For an entire week I have been attempting to write a code that will download links from a webpage and then loop through each link to dump the content written on each link's page. The original webpage I downloaded has 500 links to separate web pages that each contain important information for me. I only want to go one level down. However I am having several issues.
RECAP: I want to download the links from a webpage and automatically have my program print off the text contained in those links. I would prefer to have them printed in a file.
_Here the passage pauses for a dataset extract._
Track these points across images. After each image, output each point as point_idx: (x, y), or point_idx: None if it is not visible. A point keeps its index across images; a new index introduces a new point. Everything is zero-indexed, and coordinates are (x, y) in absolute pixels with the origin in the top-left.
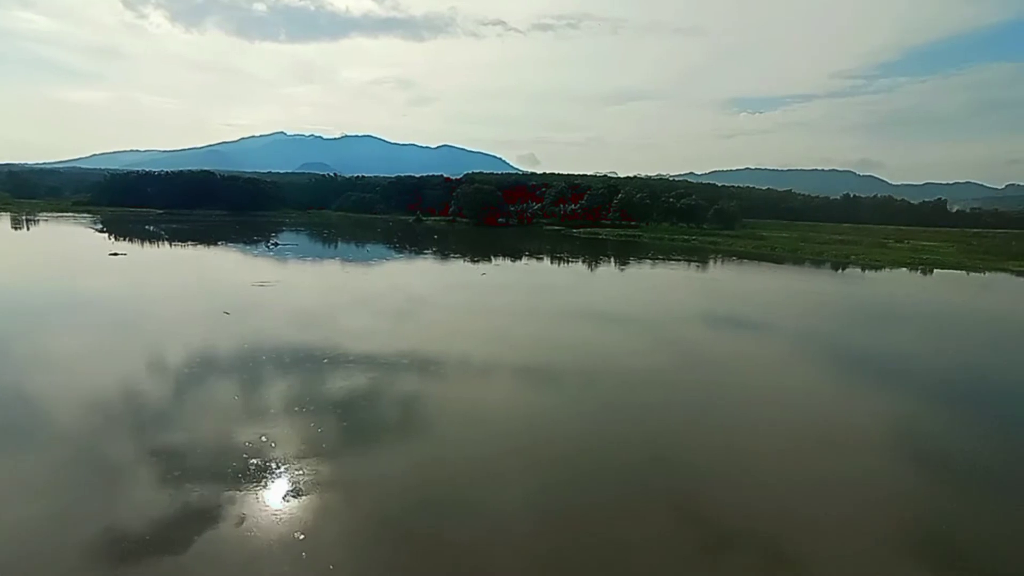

1) When I download the links from the original website, the useful ones are not written out fully. (ie they say "/festevents.nsf/all?openform" which is not a usable webpage)
2) I have been unable to print the text content of the page. I have been able to print the font details, but that is useless.
#Download all the modules I used#
use LWP::UserAgent;
use HTML::TreeBuilder;
use HTML::FormatText;
use WWW::Mechanize;
use Data::Dumper;
#Download original webpage and acquire 500+ Links#
$url = "http://wx.toronto.ca/festevents.nsf/all?openform";
my $mechanize = WWW::Mechanize->new(autocheck => 1);
$mechanize->get($url);
my $title = $mechanize->title;
print "<b>$title</b><br />";
my @links = $mechanize->links;
foreach my $link (@links) {
# Retrieve the link URL
my $href = $link->url_abs;
#
# $URL1= get("$link");
#
my $ua = LWP::UserAgent->new;
my $response = $ua->get($href);
unless($response->is_success) {
die $response->status_line;
}
my $URL1 = $response->decoded_content;
die Dumper($URL1);
#This part of the code is just to "clean up" the text
$Format=HTML::FormatText->new;
$TreeBuilder=HTML::TreeBuilder->new;
$TreeBuilder->parse($URL1);
$Parsed=$Format->format($TreeBuilder);
open(FILE, ">TorontoParties.txt");
print FILE "$Parsed";
close (FILE);
}
Please help me! I am desperate! If possible please explain to me the logic behind each step? I have been frying my brain on this for a week and I want help seeing other peoples logic behind the problems.